What you will do: Please write out exactly the lines of the data below from the line holding "middle tip: (189, 147)" through the line holding "pinky pip: (115, 172)", and leave out the rest.
□ □ □
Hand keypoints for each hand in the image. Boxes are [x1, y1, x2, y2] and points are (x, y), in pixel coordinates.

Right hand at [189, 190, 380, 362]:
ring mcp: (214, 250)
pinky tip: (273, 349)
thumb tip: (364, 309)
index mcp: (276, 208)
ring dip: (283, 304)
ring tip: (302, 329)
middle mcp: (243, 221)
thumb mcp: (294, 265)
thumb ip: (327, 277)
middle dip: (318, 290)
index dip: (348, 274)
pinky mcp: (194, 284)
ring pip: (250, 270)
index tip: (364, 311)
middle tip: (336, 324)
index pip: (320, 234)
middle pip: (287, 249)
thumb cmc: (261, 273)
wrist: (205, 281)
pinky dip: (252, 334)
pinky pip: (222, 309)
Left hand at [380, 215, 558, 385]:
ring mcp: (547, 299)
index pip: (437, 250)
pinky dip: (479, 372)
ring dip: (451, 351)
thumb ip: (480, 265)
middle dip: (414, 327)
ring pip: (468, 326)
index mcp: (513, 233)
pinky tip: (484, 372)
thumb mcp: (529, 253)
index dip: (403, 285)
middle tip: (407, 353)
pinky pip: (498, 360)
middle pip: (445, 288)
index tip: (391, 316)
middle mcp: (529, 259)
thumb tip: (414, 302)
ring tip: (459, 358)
□ □ □
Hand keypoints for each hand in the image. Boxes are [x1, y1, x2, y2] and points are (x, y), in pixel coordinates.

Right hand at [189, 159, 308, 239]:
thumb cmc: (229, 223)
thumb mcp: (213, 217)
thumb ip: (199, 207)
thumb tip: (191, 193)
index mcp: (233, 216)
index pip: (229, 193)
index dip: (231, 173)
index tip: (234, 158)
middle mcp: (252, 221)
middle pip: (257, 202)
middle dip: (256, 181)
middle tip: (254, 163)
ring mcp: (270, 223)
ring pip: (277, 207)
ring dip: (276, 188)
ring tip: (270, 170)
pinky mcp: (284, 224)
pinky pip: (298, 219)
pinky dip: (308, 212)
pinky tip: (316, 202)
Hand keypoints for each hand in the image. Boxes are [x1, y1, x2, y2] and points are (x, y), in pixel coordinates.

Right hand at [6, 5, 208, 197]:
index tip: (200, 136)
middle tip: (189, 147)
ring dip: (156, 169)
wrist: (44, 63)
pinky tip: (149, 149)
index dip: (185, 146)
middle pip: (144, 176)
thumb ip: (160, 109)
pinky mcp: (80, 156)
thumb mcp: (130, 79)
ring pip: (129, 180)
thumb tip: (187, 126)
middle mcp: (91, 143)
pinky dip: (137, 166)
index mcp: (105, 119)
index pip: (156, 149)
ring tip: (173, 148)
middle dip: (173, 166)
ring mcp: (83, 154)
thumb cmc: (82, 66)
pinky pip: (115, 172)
□ □ □
Answer:
middle tip: (189, 147)
ring dip: (156, 169)
wrist: (44, 63)
pinky tip: (149, 149)
index dip: (185, 146)
middle pip: (144, 176)
thumb ip: (160, 109)
pinky mcp: (80, 156)
thumb mcp: (130, 79)
ring pip: (129, 180)
thumb tip: (187, 126)
middle mcp: (91, 143)
pinky dip: (137, 166)
index mcp: (105, 119)
index pip: (156, 149)
ring tip: (173, 148)
middle dip: (173, 166)
ring mcp: (83, 154)
thumb cmc: (82, 66)
pinky pip: (115, 172)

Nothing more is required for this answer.